[Assignment]
Find how many lines of the entries contain the word "Checkpoint", then report that figure alone.

[Data extract]
■ ■ ■ ■ ■

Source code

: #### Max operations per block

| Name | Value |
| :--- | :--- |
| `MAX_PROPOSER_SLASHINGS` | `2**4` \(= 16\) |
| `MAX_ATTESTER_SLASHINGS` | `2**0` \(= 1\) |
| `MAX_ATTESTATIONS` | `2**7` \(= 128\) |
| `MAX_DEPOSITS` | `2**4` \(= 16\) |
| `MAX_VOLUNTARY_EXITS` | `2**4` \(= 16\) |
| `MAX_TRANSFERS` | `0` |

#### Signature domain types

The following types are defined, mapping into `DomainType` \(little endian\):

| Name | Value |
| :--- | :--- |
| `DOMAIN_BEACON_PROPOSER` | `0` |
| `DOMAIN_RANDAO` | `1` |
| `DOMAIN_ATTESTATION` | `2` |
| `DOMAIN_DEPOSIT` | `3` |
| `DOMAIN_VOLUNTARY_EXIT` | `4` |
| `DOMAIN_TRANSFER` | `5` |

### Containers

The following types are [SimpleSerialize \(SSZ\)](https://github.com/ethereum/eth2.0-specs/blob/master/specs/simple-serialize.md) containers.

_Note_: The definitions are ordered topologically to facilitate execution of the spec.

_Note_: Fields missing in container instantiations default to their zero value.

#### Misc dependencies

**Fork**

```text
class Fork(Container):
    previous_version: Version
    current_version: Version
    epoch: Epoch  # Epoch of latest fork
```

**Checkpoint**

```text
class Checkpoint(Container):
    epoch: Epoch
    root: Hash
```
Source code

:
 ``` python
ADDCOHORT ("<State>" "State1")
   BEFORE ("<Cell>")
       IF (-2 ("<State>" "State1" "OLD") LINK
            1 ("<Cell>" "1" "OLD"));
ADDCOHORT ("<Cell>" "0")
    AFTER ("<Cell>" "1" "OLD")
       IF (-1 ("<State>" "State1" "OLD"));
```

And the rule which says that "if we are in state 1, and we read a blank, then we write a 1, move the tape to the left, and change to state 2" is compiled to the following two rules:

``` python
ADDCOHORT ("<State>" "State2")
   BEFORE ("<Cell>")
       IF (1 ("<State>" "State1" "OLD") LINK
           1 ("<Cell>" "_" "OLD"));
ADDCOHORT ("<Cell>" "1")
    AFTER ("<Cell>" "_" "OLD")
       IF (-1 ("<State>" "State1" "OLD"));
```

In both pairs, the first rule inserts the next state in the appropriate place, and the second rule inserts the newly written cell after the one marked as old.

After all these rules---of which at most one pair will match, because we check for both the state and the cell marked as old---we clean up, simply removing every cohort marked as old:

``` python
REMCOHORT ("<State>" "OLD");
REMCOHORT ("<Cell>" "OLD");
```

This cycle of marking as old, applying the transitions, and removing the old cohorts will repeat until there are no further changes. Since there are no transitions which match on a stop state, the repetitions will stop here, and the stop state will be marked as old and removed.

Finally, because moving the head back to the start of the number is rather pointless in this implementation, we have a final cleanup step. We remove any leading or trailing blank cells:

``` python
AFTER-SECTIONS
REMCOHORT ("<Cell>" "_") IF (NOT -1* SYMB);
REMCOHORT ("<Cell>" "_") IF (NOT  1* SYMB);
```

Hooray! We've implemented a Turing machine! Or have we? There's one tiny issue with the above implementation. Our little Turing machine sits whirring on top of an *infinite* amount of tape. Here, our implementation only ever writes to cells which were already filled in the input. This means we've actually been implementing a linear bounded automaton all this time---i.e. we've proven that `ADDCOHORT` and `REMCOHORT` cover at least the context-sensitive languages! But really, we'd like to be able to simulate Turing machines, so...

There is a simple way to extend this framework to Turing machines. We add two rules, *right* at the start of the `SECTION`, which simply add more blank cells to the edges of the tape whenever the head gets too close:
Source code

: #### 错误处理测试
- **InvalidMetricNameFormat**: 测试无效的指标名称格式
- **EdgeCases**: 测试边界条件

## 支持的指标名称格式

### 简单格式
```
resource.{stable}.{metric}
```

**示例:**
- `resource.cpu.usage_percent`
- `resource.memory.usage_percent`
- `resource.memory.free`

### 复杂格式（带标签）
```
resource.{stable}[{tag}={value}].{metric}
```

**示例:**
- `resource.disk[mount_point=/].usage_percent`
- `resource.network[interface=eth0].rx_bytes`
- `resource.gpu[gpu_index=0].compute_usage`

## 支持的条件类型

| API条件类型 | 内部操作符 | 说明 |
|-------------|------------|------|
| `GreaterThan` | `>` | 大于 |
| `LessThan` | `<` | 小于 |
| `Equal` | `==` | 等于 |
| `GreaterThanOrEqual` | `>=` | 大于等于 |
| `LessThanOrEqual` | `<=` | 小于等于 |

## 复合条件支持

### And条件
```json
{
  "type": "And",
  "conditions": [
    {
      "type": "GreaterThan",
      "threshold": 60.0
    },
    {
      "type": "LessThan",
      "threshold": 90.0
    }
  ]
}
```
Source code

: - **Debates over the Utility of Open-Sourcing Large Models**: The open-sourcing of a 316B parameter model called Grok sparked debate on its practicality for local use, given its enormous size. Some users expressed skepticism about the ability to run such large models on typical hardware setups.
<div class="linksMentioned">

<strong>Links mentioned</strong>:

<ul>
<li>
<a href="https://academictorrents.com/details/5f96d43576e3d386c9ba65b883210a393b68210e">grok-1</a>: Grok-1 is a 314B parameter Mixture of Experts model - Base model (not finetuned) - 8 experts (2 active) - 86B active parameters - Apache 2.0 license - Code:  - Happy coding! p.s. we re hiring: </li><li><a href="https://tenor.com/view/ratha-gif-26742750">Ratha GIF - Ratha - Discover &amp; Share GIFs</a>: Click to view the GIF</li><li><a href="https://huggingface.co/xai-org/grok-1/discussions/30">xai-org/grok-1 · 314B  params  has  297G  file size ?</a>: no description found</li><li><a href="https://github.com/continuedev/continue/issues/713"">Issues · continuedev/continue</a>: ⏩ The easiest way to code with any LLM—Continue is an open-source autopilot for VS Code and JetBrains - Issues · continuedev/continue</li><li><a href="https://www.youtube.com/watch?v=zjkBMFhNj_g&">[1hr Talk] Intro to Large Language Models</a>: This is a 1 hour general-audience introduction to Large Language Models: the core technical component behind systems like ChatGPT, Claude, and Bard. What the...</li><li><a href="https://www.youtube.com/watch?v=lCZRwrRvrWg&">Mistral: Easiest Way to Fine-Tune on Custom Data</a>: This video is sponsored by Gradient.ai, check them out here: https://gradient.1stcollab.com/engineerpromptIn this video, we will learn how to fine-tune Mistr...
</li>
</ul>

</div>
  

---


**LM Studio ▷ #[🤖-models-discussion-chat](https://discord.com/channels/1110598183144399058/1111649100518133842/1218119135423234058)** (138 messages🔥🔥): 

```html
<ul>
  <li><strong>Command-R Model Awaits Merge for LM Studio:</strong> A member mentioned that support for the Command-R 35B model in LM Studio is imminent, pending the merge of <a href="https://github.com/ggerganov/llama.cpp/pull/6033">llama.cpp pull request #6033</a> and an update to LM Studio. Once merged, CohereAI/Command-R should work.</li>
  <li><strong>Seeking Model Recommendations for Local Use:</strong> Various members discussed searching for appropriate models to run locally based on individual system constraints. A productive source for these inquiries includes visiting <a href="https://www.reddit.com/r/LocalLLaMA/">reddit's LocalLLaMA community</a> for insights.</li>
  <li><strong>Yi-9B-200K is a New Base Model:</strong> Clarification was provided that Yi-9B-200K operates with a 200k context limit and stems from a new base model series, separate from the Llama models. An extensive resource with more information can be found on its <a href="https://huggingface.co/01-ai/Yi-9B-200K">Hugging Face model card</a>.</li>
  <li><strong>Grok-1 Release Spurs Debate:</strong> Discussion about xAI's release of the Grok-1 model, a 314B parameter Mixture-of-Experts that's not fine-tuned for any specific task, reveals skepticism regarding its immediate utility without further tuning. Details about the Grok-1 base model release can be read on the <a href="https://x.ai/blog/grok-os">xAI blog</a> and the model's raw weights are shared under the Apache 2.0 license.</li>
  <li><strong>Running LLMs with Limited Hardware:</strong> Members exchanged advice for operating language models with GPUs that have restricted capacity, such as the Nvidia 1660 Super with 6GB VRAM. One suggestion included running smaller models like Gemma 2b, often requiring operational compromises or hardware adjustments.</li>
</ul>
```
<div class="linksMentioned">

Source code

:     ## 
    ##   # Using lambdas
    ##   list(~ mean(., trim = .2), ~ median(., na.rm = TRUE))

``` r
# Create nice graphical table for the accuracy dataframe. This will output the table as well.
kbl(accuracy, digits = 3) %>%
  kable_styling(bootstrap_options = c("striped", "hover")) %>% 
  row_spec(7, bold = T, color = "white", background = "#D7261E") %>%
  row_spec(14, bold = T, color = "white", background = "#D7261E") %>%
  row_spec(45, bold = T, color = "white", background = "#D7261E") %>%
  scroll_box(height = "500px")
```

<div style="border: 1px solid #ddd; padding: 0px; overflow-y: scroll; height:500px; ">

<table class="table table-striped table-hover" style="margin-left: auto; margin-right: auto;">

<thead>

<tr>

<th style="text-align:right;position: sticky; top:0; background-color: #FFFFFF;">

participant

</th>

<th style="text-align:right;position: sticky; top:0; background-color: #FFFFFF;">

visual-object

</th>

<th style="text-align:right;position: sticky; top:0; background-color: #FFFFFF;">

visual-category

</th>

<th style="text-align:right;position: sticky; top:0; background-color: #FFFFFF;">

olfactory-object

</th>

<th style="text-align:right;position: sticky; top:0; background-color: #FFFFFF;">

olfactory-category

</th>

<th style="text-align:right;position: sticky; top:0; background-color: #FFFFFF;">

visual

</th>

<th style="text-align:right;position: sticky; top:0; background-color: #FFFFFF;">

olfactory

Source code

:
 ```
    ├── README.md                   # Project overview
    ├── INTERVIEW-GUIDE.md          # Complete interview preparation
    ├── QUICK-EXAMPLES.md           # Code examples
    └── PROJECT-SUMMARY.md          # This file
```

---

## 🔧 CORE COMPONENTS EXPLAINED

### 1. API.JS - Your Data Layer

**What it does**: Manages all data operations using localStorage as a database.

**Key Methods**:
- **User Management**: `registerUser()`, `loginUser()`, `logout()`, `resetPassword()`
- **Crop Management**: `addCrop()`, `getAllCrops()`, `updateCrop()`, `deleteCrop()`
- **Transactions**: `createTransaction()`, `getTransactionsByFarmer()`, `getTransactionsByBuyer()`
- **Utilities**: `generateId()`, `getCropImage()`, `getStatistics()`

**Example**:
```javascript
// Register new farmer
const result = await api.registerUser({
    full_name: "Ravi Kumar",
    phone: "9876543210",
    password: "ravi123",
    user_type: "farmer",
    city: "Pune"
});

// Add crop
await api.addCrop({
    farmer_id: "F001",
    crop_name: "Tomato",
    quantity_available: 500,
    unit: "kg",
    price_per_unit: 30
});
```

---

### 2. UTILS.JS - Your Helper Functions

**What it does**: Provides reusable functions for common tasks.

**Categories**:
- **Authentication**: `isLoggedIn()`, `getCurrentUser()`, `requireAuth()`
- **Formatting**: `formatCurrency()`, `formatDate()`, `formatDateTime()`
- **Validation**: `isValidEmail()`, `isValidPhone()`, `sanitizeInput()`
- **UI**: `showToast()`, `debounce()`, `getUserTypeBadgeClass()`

■ ■ ■ ■ ■

[Expected answer]
2